Verder wil ik jullie erop attenderen dat wij en in het belang van het voortbestaan van onze bedrijf zijn wij hard bezig om strak en alert te zijn met name op verkopen aan wat wij noemen diverse klanten (afrika e.d) wij zullen onze facturatie systeem beter voorzien van opdrachtgever en ontvanger (consigneer) factuur wordt gebruikt voor verscheep/invoer in het land van bestemming.

PS: voor ons zijn de consigneer naam en bestemming van groot belang om 2 redenen namelijk het willen zeker weten dat het verkochte goed/machine heeft een bestemming naar een handelsland waarmee Nederland handels uitvoert en de naam voor het Douane Exit Document.

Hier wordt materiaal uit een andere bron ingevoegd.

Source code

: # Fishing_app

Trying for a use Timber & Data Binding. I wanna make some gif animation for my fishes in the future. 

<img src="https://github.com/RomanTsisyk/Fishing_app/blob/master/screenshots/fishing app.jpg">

Betreft de inkopen vanuit buiten de EU wordt allemaal uitbesteed aan Broekman logistics voor invoer e.d. Inkopen binnen de EU gaan via de weg of per boot, tevens worden alle inkopen en verkopen binnen de EU gemeld op BTW-nummers, dat is het identificatienummer van iedere EU-bedrijf (intracommunautaire verwerving)

(…)”

2.6.

Bij twee vrijwel gelijkluidende brieven, aan [eiser 3] en aan [eiser 2] , van 19 september 2024 heeft ING aangekondigd de bankrelatie met eisers te beëindigen per 19 december 2024 en de persoonsgegevens voor acht jaar op te nemen in het Intern Verwijzingsregister (IVR).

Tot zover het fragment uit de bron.